■ **Task directions**: Copy word for word the stretch of the novel-writing dialogue below from "You: *wipes chin*" through "again and again.".

■ **Excerpted passage**:
>> begin
You: You make it sound so simple.
Me: It isn’t. And it is. And then it isn’t again. Nobody said you’re going to be a good writer. Or a paid or successful writer. But that’s not the point of National Novel Writing Month. It might become that, later on. But for now: it’s the act of doing. The act of commanding dreams down from the ether and staple-gunning them to the fabric of reality. This is you stomping your footprints across the artistic landscape.
You: *stares at the blank page again, vomits*
Me: At least you missed my shoe this time.
You: *wipes chin* I’M SO NOT READY
Me: No, you’re not. I’ve written way too many novels in the last two years alone and I’ve written screenplays and games and short stories and nope, I’m never really ready. Sometimes I think I am. Sometimes I realize I’m not. And it doesn’t matter. Because being really truly ready would ruin the fun. You know how you get ready? How you get good enough? By doing exactly this. By writing. By finishing. By editing. And by going back and doing it all again and again.
>> end
[Recorded data]
>> begin
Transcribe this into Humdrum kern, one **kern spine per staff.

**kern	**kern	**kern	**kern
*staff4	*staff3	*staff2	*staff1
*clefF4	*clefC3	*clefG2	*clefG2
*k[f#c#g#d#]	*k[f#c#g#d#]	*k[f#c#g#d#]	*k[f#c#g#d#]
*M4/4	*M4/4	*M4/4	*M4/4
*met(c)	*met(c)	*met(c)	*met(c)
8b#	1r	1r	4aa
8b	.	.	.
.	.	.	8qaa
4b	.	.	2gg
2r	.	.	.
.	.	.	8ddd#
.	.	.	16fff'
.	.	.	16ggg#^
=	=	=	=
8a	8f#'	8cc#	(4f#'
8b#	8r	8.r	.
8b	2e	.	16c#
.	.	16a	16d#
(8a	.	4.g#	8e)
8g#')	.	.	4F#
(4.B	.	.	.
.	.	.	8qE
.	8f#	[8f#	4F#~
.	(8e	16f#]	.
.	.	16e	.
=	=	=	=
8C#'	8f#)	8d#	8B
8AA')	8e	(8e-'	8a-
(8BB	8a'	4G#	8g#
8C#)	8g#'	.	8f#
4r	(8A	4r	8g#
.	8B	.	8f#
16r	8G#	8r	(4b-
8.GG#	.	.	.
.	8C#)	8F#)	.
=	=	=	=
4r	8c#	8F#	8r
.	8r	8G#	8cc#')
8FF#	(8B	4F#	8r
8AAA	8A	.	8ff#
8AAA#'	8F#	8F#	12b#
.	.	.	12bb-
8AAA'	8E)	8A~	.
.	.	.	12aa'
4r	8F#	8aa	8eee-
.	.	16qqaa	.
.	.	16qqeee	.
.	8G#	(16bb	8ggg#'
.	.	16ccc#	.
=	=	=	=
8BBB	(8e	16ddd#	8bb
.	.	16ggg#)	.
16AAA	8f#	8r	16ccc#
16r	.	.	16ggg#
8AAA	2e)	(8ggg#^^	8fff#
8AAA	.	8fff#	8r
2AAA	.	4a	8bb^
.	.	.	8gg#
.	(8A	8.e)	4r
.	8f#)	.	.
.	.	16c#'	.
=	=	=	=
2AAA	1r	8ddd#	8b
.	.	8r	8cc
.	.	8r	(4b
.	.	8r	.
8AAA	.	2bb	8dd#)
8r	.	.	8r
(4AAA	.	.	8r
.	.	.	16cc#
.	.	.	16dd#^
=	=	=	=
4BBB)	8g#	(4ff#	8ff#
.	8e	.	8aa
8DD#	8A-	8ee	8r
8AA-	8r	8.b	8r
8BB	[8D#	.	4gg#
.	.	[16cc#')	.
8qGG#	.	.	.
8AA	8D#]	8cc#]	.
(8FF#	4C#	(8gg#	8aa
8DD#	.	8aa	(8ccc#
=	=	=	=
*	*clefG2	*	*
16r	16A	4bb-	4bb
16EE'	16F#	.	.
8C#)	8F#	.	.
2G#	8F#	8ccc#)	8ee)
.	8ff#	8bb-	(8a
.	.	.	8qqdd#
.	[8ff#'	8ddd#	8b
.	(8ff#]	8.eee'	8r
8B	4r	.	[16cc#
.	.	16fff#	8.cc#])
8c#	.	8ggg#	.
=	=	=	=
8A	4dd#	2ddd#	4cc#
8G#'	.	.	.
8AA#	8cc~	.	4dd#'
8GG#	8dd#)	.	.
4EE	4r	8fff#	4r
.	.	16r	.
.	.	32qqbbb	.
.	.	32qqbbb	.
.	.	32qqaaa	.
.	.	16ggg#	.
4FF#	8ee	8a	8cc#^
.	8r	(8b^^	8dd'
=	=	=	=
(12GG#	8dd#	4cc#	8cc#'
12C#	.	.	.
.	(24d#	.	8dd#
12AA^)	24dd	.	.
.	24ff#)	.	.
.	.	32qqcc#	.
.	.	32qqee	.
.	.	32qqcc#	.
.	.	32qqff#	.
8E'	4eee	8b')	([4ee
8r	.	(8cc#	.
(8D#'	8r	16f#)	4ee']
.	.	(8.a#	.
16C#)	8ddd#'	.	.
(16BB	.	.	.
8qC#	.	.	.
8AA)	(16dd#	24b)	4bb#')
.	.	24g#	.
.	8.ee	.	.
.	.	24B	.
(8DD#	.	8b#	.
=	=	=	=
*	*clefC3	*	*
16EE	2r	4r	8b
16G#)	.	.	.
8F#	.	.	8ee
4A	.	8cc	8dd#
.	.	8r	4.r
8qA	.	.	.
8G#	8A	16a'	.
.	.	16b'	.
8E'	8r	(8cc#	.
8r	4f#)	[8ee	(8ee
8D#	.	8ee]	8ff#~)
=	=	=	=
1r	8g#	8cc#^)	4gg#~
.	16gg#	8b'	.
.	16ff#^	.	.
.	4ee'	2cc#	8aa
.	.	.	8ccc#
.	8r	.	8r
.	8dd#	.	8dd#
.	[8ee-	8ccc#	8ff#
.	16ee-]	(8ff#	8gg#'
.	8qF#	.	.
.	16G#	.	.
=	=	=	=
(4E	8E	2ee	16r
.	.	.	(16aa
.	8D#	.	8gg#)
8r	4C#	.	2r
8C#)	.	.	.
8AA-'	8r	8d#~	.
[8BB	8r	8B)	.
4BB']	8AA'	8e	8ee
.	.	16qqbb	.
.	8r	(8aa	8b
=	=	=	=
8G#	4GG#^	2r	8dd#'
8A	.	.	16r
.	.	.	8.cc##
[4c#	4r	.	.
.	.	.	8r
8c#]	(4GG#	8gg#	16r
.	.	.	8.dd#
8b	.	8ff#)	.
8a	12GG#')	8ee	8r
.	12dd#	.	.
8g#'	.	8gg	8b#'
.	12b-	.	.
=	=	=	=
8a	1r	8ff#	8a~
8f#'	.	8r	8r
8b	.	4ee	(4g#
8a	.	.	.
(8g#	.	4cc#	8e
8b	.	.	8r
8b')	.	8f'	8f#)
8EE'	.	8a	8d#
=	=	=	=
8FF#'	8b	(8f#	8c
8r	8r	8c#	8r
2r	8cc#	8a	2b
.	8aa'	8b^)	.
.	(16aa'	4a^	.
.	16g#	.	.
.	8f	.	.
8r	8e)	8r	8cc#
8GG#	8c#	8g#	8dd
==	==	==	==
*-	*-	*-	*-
>> end
■ **Result of the task**:
You: *wipes chin* I’M SO NOT READY
Me: No, you’re not. I’ve written way too many novels in the last two years alone and I’ve written screenplays and games and short stories and nope, I’m never really ready. Sometimes I think I am. Sometimes I realize I’m not. And it doesn’t matter. Because being really truly ready would ruin the fun. You know how you get ready? How you get good enough? By doing exactly this. By writing. By finishing. By editing. And by going back and doing it all again and again.